** PROMPT **
In the entries below, find each line with the string "pennen" and copy it.

** Opening RECORDS TO PROCESS block **

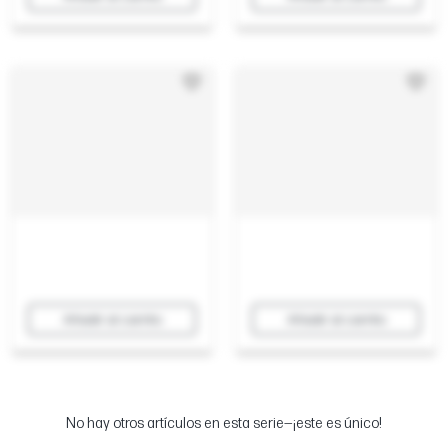
Añadir al carrito
Añadir al carrito
No hay otros artículos en esta serie—¡este es único!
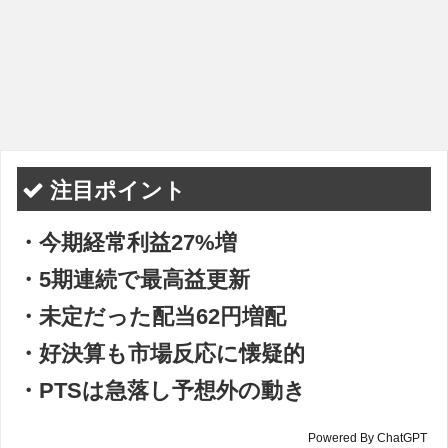
注目ポイント
・今期経常利益27%増
・5期連続で最高益更新
・未定だった配当62円増配
・好決算も市場反応に懐疑的
・PTSは急落し予想外の動き
Powered By ChatGPT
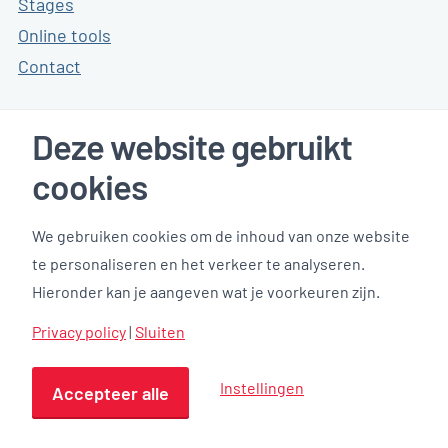
Stages
Online tools
Contact
Deze website gebruikt
Klanten reviews
cookies
We gebruiken cookies om de inhoud van onze website
te personaliseren en het verkeer te analyseren.
Hieronder kan je aangeven wat je voorkeuren zijn.
Privacy policy
|
Sluiten
Instellingen
Accepteer alle
Privacyverklaring
Privacy instellingen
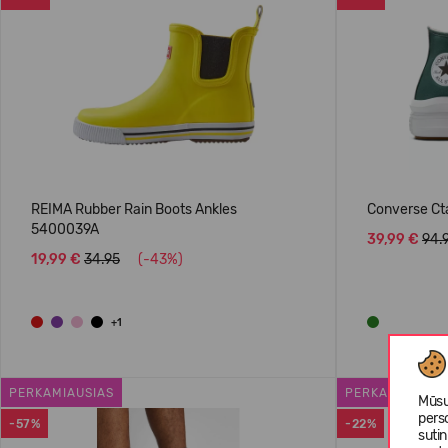
REIMA Rubber Rain Boots Ankles
Converse Ct
5400039A
39,99 €
94.
19,99 €
34.95
(-43%)
+1
PERKAMIAUSIAS
PERKAMIAUSIA
Mūsų
pers
-57%
-22%
suti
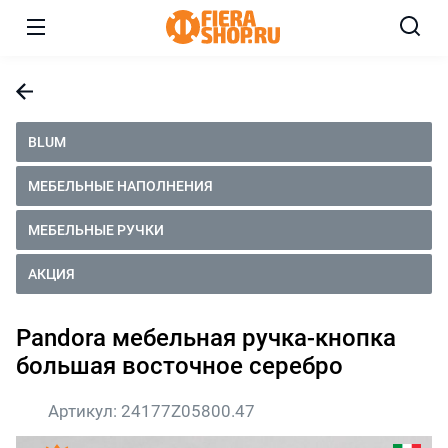
BLUM
МЕБЕЛЬНЫЕ НАПОЛНЕНИЯ
МЕБЕЛЬНЫЕ РУЧКИ
АКЦИЯ
Pandora мебельная ручка-кнопка
большая восточное серебро
Артикул:
24177Z05800.47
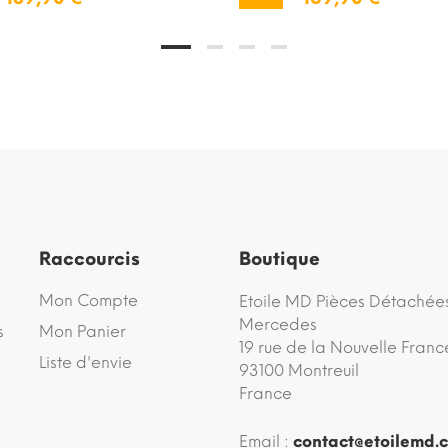
Raccourcis
Boutique
Mon Compte
Etoile MD Pièces Détachée
Mercedes
s
Mon Panier
19 rue de la Nouvelle Franc
Liste d'envie
93100 Montreuil
France
Email :
contact@etoilemd.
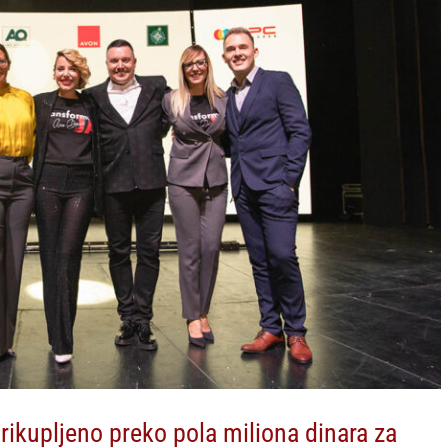
ikupljeno preko pola miliona dinara za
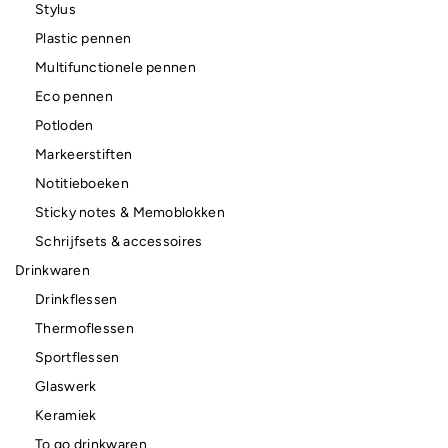
Stylus
Plastic pennen
Multifunctionele pennen
Eco pennen
Potloden
Markeerstiften
Notitieboeken
Sticky notes & Memoblokken
Schrijfsets & accessoires
Drinkwaren
Drinkflessen
Thermoflessen
Sportflessen
Glaswerk
Keramiek
To go drinkwaren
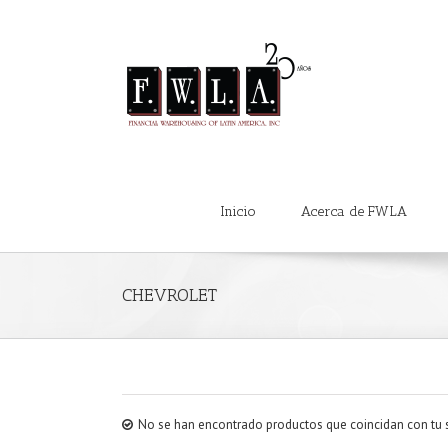
Inicio
Acerca de FWLA
CHEVROLET
No se han encontrado productos que coincidan con tu 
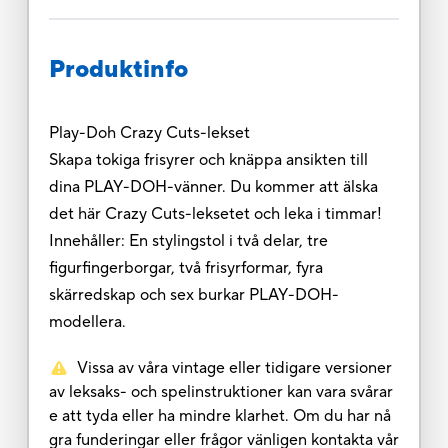
Produktinfo
Play-Doh Crazy Cuts-lekset
Skapa tokiga frisyrer och knäppa ansikten till
dina PLAY-DOH-vänner. Du kommer att älska
det här Crazy Cuts-leksetet och leka i timmar!
Innehåller: En stylingstol i två delar, tre
figurfingerborgar, två frisyrformar, fyra
skärredskap och sex burkar PLAY-DOH-
modellera.
Vissa av våra vintage eller tidigare versioner
av leksaks- och spelinstruktioner kan vara svårar
e att tyda eller ha mindre klarhet. Om du har nå
gra funderingar eller frågor vänligen kontakta vår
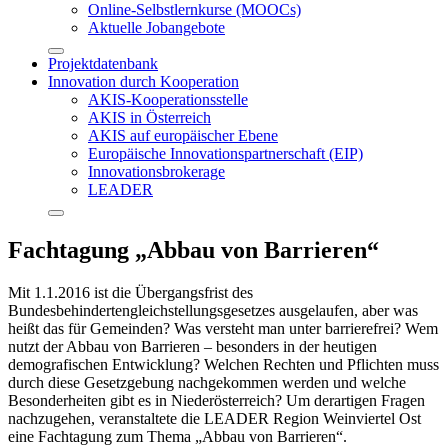
Online-Selbstlernkurse (MOOCs)
Aktuelle Jobangebote
Projektdatenbank
Innovation durch Kooperation
AKIS-Kooperationsstelle
AKIS in Österreich
AKIS auf europäischer Ebene
Europäische Innovationspartnerschaft (EIP)
Innovationsbrokerage
LEADER
Fachtagung „Abbau von Barrieren“
Mit 1.1.2016 ist die Übergangsfrist des
Bundesbehindertengleichstellungsgesetzes ausgelaufen, aber was
heißt das für Gemeinden? Was versteht man unter barrierefrei? Wem
nutzt der Abbau von Barrieren – besonders in der heutigen
demografischen Entwicklung? Welchen Rechten und Pflichten muss
durch diese Gesetzgebung nachgekommen werden und welche
Besonderheiten gibt es in Niederösterreich? Um derartigen Fragen
nachzugehen, veranstaltete die LEADER Region Weinviertel Ost
eine Fachtagung zum Thema „Abbau von Barrieren“.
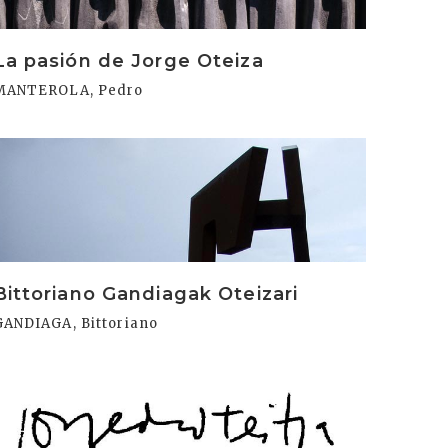
La pasión de Jorge Oteiza
MANTEROLA, Pedro
rakurri
Bittoriano Gandiagak Oteizari
GANDIAGA, Bittoriano
rakurri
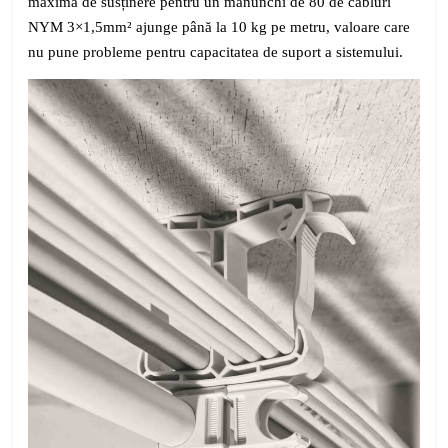
maximă de susținere pentru un mănunchi de 80 de cabluri
NYM 3×1,5mm² ajunge până la 10 kg pe metru, valoare care
nu pune probleme pentru capacitatea de suport a sistemului.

** Closing RECORDS TO PROCESS block **

** EXERCISE RESULT **
Plastic pennen
Multifunctionele pennen
Eco pennen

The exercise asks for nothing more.